# wee joke for ye'se



## seamusog (May 10, 2005)

An aging businessman is telling his friends at the golf club about the new hearing aid he just bought on a trip to America.
" Its the very latest technology from from the USA, developed by NASA engineers for the space program. I bet you can't even tell which ear its in, it cost TEN thousand dollars.

"Really?" Said one of his friends, "what kind is it?"
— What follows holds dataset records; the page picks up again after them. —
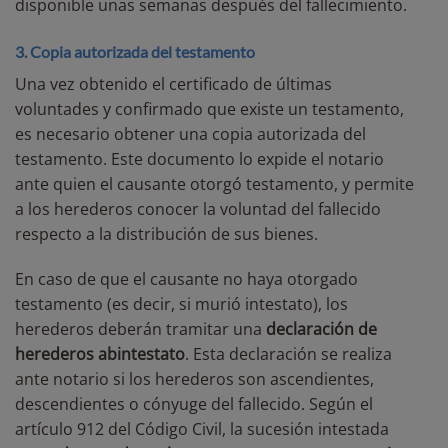
disponible unas semanas después del fallecimiento.
3. Copia autorizada del testamento
Una vez obtenido el certificado de últimas
voluntades y confirmado que existe un testamento,
es necesario obtener una copia autorizada del
testamento. Este documento lo expide el notario
ante quien el causante otorgó testamento, y permite
a los herederos conocer la voluntad del fallecido
respecto a la distribución de sus bienes.
En caso de que el causante no haya otorgado
testamento (es decir, si murió intestato), los
herederos deberán tramitar una
declaración de
herederos abintestato
. Esta declaración se realiza
ante notario si los herederos son ascendientes,
descendientes o cónyuge del fallecido. Según el
artículo 912 del Código Civil, la sucesión intestada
And the old fella said "its half past four"
seamus.


----------



## GEOMAR (Mar 16, 2008)

*pregnant teenager*

pregnant girl calls her dad and says " dad my waters have broken, could you come and pick me up" dad says "where are you ringing from" she says "from my nickers to my feet" 
GEOMAR


----------



## seamusog (May 10, 2005)

I don't think the Sassenach will understand this Geo but here goes for sport anyway.
Scottish guy walks into a bar in Canada, after a few whisky's he spots a stuffed animal with antlers on the wall, he asks the barman "what the **** is that ?"
The barman says "its a moose"
The Scottish guy says "**** me, what size are yer cats?"
seamus.


----------



## tinkering (Dec 8, 2007)

Why is it the the Scots always get plastered on Burns night :lol: 

Les :wink:


----------